Public perception is that the US is not willing to pay for universal healthcare. However, the US spends enough money, it just spends it inefficiently.
The US spends ~$900 Billion a year on Medicaid [1] and ~$1.1 Trillion a year on Medicare [2]. If the US spent this money as efficiently as Japan (or UK [3], ...) it could pay for Universal Healthcare without increasing its budget.
Incomes are dramatically higher in the US than in Japan. Their economy has imploded so badly due to debt + currency destruction that they're now just barely above Lithuania (which has come a long ways of course) on economic output per capita.
Japan is no longer a primary economic power and their (perpetually falling) purchasing power + incomes represent that.
US GDP per capita is estimated at $92,000 for 2026. Norway is $96,000 for comparison. 340 million people vs one of the world's richest nations at 5 million people. The UK is $60k, and Japan is a mere $36k.
Read that again. US GDP per capita will soon be 3x that of Japan.
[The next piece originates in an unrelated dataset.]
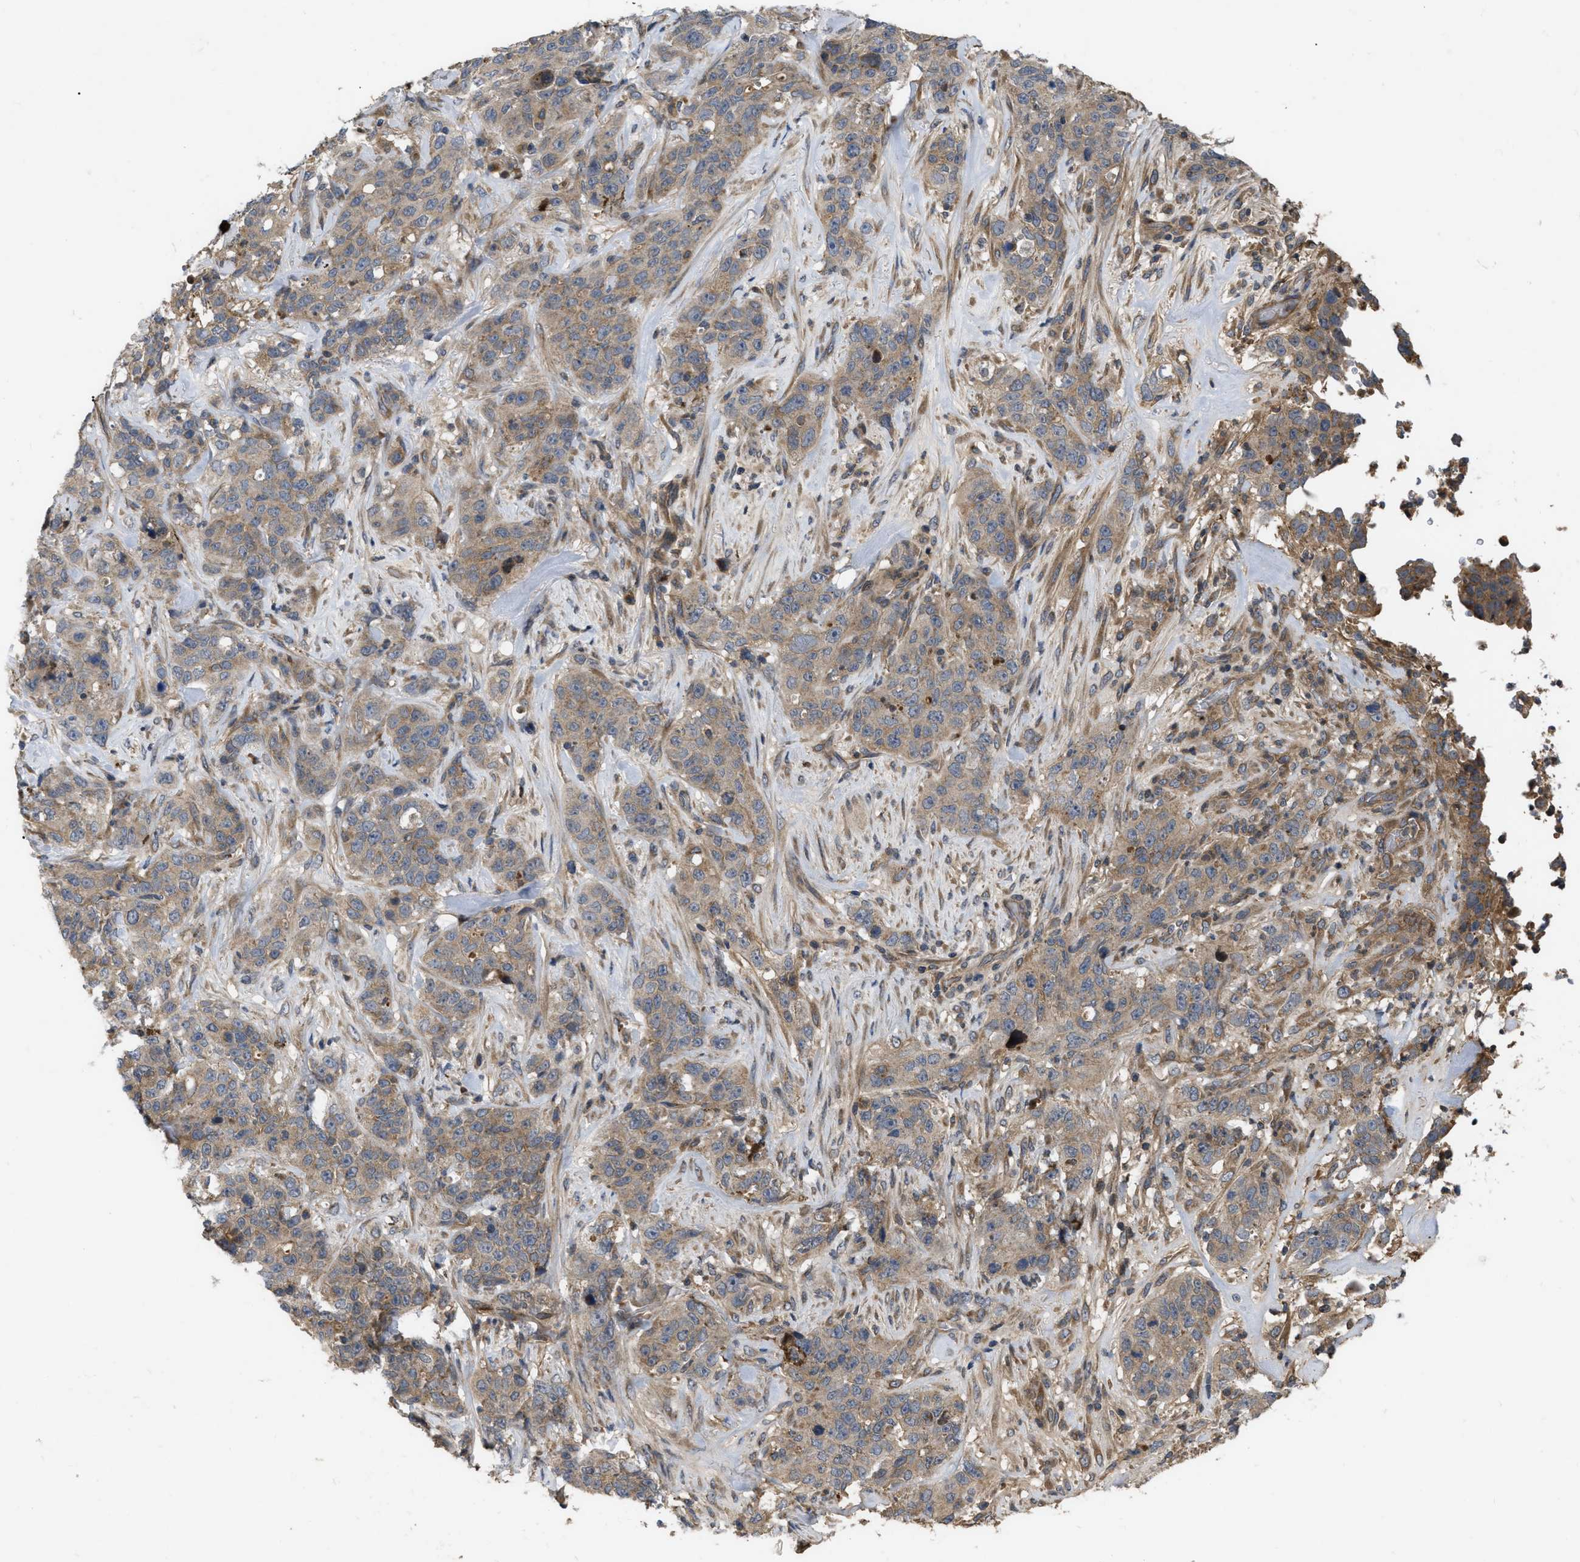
{"staining": {"intensity": "moderate", "quantity": ">75%", "location": "cytoplasmic/membranous"}, "tissue": "stomach cancer", "cell_type": "Tumor cells", "image_type": "cancer", "snomed": [{"axis": "morphology", "description": "Adenocarcinoma, NOS"}, {"axis": "topography", "description": "Stomach"}], "caption": "Immunohistochemistry (IHC) staining of adenocarcinoma (stomach), which reveals medium levels of moderate cytoplasmic/membranous expression in approximately >75% of tumor cells indicating moderate cytoplasmic/membranous protein positivity. The staining was performed using DAB (3,3'-diaminobenzidine) (brown) for protein detection and nuclei were counterstained in hematoxylin (blue).", "gene": "RAB2A", "patient": {"sex": "male", "age": 48}}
Doing a direct comparison of healthcare costs is silly accordingly. At a minimum you need to 2x to account for the drastically higher US incomes vs Japan, and at least 50% higher vs the UK.
I don't agree with your framing but let's accept it for the sake of this conversation.
The UK and Japan are not the only countries with more efficient healthcare systems than the US. We can look at a variety of countries, some of which have a higher GDP per capita than the US.
If we look at a graph of 'healthcare spending per capita' by 'GDP per capita' [1], we can see that the US is a massive outlier spending ~2x countries with comparable GDP per capita.
In fact, the US has a higher healthcare spending per capita than every other OECD country. By a large margin.
Japan is also way thingger than America, which the article points out:
> The US spends ~$14,570 per person on healthcare. Japan spends ~$5,790 and has the highest life expectancy in the OECD. That gap is roughly $3 trillion per year.
Need to have people go in for checkups and get shamed for unhealthy habits, not really a money question.
Japan's economy imploded because it was doing better than the US and Japanese were buying big American names like Rockefeller Center, so the US forced Japan to destroy their currency, which popped the Asian miracle.
The direction is right. Total US healthcare spending is $4.87T for 335M people ($14,570/capita, CMS NHE 2023). Japan's per-capita is $5,790, with the highest life expectancy in the world and lowest infant mortality in the OECD. The annual national gap is approximately $3T.
The series is not arguing for a specific coverage structure. It is documenting where the excess goes, mechanism by mechanism. Four issues in, $128.6B is accounted for conservatively: drug pricing, hospital commercial markups, PBM extraction. Each mechanism has a defensible, operationally precedented fix that does not require redesigning the entire system. Montana Medicaid adopted commercial reference pricing at 200% of Medicare and measured no quality deterioration. The FTC documented PBM specialty drug markups and three states have already enacted clawback restrictions. None of that required universal healthcare.
The US spends ~$900 Billion a year on Medicaid [1] and ~$1.1 Trillion a year on Medicare [2]. If the US spent this money as efficiently as Japan (or UK [3], ...) it could pay for Universal Healthcare without increasing its budget.